A rejected invitation simply notifies the inviter; the listing does not appear in the invitee's inventory.

Lifecycle and control

Both sides keep control of an invitation throughout its life:

  • The inviter can Revoke an invitation at any time — pending, accepted, or rejected. Revoking immediately removes the invitee's access to the listing and the offer.

  • The invitee can Reject a pending invitation, or withdraw a previously accepted one (which removes the listing from their inventory).

  • Either side can Archive a resolved invitation to hide it from their default view. Archived invitations remain accessible via the Show archived toggle on the Invites page.

This mutual control matters in practice: if a buyer's circumstances change after they accepted, they can step away cleanly.

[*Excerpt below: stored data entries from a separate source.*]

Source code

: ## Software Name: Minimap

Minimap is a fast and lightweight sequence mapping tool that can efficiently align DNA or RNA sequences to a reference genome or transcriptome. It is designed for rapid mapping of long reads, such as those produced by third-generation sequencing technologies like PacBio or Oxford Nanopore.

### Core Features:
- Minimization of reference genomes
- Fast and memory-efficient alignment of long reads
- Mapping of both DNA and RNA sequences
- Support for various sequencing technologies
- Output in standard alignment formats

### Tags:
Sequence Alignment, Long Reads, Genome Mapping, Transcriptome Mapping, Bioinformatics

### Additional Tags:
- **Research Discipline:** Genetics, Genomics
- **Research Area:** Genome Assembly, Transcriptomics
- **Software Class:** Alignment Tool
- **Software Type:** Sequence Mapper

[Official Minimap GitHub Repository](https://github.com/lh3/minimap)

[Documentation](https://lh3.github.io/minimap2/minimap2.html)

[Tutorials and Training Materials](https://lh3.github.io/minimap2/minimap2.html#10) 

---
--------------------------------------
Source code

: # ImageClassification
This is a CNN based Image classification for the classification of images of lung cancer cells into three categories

And if a seller wants to update their terms — for example, raising the price after another bid comes in — they revoke the existing invitation and send a new one, since the original terms are part of the invitation itself and cannot be edited in place.

How invitations relate to deals and negotiations

A client invitation is the entry point, not the transaction. Once the invitee accepts, two paths typically follow:

  • A conversation — through the in-listing chat, where the parties get to know each other and ask questions. No money or commitments are exchanged at this stage.

  • A negotiation — if Allow online negotiations is on, the invitee can propose different terms. Counter-offers go back and forth inside the platform until both sides agree (or one side walks away).

When the parties reach an agreement, the inviter can convert the conversation into a structured Deal — at that point the listing moves out of the invitation flow and into Wingform's deal management, with documents, escrow, and signing.

Practical notes

  • An invitation is for one specific listing. Sharing two aircraft with the same client requires two separate invitations.

  • Each invitation has its own terms. The same listing can be offered to different clients at different prices, currencies, and negotiation settings, and each invitation is tracked on its own.

  • A recipient can have only one pending invitation per listing at a time. To send fresh terms to that same client, the inviter revokes the existing invitation and sends a new one.

  • Invitees who use multiple workspaces are asked to choose which workspace receives the listing on accept. The decision is one-time per invitation.